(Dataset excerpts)
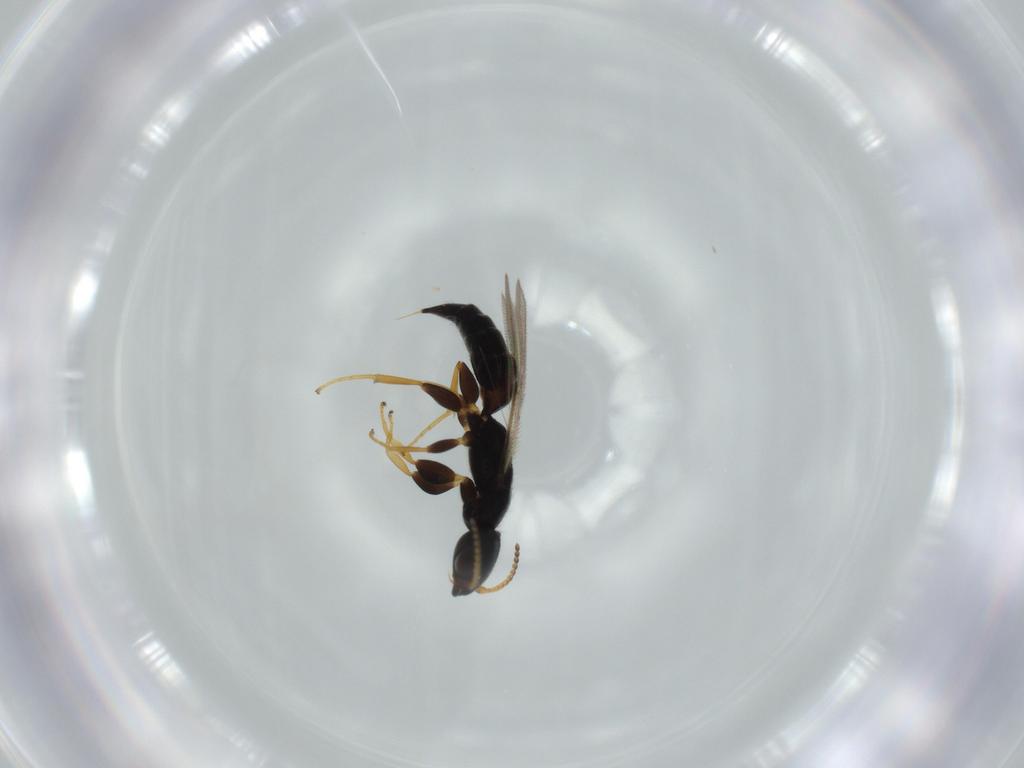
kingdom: Animalia
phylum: Arthropoda
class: Insecta
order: Hymenoptera
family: Bethylidae
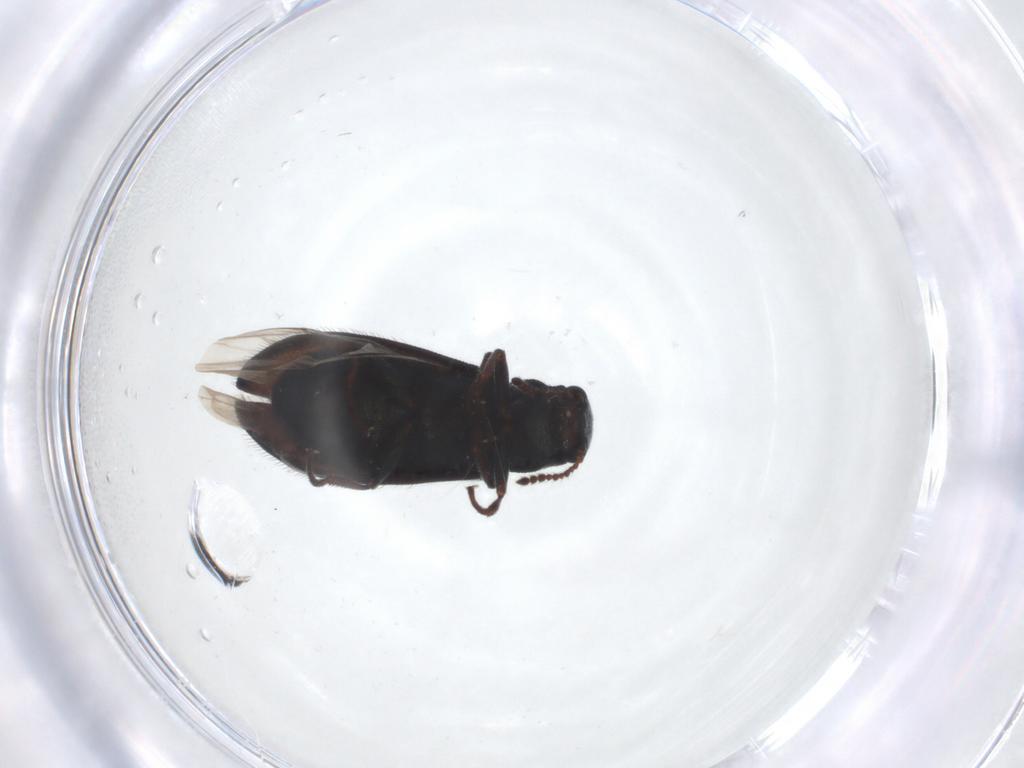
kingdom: Animalia
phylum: Arthropoda
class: Insecta
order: Coleoptera
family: Melyridae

# Written request:
Can you give all of the lines above as a Markdown table with the columns No. and Line, numbering each row and leaving out blank lines and the pictures?

# In response:
| No. | Line |
|---|---|
| 1 | kingdom: Animalia |
| 2 | phylum: Arthropoda |
| 3 | class: Insecta |
| 4 | order: Hymenoptera |
| 5 | family: Bethylidae |
| 6 | kingdom: Animalia |
| 7 | phylum: Arthropoda |
| 8 | class: Insecta |
| 9 | order: Coleoptera |
| 10 | family: Melyridae |